Hadist ini juga sebagai dalil bahwasannya seorang muslim harus beriman kepada qadha dan qadar. Ini juga dibuktikan dalam beberapa kisah sahabat nabi, ada seorang sahabat yang pada saat itu belum beriman terhadap ajaran yang telah nabi bawa, sampai suatu ketika ia mendatangi nabi untuk masuk Islam dan kemudian ia ikut berperang bersama nabi dan meninggal dunia dalam keadaan belum pernah sama sekali melaksanakan amal baik seperti solat dn ibadah lainnya, namun ia mati syahid, dan Allah telah menetapkan surge bagi orang yang mati syahid.

Dalam kehidupan manusia diera yang semakin modern ini, tingkat kebutuhan hidup yang semakin mahal membuat mayoritas manusia menghabiskan banyak waktunya untuk bekerja, seoalah-olah hanya dari kerjalah mereka mampu untuk bertahan hidup. Hal inilah yang secara perlahan mendorong manusia untuk terbiasa bergantung kepada amal. Padahal, pada hakikatnya apa yang sudah menjadi rezeki meraka baik itu berupa harta maupun umur yang panjang adalah sesuatu yang telah ditetapkan oleh Allah.

Namun ini bukan berarti tidak harus beramal atau bekerja. Sebagai manusia yang serba terbatas, kita tidaklah mengetahui apa yang telah ditakdirkan Allah untuk kita, oleh karena itu, berikhtiar juga termasuk bentuk cerminan dari keinginan kita yang kita buktikan dan kita harapkan Allah akan mengabulkannya.

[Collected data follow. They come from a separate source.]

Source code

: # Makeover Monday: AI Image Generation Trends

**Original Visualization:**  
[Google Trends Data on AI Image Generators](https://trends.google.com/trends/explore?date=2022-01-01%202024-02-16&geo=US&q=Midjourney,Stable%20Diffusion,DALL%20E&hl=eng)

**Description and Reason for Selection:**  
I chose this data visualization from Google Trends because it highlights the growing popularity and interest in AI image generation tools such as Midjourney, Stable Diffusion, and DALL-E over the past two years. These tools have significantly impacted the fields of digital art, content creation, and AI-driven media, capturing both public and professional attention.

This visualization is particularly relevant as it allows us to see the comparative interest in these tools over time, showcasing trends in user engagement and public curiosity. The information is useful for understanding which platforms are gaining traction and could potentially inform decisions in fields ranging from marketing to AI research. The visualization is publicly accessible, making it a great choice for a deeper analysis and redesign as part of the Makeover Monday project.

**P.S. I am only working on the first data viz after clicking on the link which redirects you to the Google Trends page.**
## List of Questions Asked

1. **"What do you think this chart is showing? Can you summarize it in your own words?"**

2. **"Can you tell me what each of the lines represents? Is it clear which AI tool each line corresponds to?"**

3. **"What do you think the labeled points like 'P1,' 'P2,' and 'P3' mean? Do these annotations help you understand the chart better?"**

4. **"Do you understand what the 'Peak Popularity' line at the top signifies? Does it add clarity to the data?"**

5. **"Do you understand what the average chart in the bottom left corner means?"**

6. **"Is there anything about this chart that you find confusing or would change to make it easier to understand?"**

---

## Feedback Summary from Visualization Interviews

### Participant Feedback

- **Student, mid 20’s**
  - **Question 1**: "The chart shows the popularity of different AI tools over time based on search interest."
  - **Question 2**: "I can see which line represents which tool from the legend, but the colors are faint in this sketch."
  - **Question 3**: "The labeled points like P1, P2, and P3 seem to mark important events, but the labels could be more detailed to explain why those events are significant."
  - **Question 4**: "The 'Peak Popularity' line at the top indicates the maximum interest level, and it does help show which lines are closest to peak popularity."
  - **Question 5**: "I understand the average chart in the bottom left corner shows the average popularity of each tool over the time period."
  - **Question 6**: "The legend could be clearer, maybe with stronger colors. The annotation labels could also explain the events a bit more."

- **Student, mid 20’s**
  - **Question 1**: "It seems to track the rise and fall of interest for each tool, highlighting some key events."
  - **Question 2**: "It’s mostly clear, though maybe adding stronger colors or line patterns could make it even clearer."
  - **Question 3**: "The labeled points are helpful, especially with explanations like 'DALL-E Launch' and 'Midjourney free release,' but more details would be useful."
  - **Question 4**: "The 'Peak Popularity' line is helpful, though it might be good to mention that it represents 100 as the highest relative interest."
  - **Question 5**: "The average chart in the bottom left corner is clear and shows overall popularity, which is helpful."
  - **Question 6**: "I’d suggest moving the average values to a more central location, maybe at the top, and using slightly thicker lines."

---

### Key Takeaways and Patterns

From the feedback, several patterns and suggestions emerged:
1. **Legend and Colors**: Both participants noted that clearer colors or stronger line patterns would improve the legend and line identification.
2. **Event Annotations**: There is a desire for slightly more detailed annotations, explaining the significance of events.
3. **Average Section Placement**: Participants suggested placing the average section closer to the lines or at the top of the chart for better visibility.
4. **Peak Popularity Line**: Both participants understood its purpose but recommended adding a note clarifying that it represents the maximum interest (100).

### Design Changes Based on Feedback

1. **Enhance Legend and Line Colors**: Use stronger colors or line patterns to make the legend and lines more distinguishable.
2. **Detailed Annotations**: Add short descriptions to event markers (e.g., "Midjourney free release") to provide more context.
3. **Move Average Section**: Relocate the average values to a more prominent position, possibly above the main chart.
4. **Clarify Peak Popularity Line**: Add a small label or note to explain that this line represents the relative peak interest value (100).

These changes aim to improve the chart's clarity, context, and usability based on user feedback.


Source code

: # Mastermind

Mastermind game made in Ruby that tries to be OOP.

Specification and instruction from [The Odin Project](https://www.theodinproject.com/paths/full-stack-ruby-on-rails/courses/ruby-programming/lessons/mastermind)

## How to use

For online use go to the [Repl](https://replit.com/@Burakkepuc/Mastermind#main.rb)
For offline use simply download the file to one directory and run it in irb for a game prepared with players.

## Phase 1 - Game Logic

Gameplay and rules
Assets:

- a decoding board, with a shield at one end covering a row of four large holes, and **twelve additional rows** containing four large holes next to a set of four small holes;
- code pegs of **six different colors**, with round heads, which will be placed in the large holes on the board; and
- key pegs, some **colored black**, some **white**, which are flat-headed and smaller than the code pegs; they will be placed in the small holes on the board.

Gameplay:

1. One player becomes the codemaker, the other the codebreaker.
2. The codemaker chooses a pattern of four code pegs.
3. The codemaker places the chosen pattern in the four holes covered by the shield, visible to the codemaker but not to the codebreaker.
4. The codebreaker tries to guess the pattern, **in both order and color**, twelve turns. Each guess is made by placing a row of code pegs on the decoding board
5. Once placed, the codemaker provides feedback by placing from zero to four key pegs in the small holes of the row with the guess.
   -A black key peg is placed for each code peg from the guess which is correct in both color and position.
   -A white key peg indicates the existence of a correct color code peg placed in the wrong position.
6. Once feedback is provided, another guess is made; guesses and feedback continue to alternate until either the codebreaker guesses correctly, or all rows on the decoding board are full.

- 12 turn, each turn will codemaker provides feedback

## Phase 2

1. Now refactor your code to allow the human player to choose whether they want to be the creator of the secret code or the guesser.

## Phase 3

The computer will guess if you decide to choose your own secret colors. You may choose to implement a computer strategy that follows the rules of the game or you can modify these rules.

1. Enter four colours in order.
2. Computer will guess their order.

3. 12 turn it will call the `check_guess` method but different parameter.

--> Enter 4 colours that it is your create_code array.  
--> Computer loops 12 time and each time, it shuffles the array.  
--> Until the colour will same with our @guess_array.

Berapa banyak orang yang bekerja dengan sangat keras namun hasilnya biasa saja, dan berapa banyak orang yang tidak berusaha keras namun memiliki hasil yang baik. Dalam qoul ulama dikatakan, sekaras apapun kita berusaha, jika hal tersebut tidaklah ditakdirkan untuk kita maka kita tidak akan mendapatkannya. Dan sehebat apapun kita menghindari sesuatu, jika hal itu telah ditakdirkan untuk kita, maka kita pun akan mendapatkannya.

Bekerja saja tidaklah baik tanpa adanya doa yang dipanjatkan kepada yang maha menentukan, begitu pula berdoa saja tanpa adanya ikhtiar adalah bentuk keinginan tanpa pembuktian. Maka bekerja dan berdoa adalah sifat seorang muslim dan mukmin yang baik. Bekerjalah sebagai manusia, dan pasrahlah sebagai hamba, yang wajib adalah ikhtiar, soal hasil tuhanlah yang menentukan.

*Mahasantri Ma’had Aly Hasyim Asy’ari Tebuireng Jombang.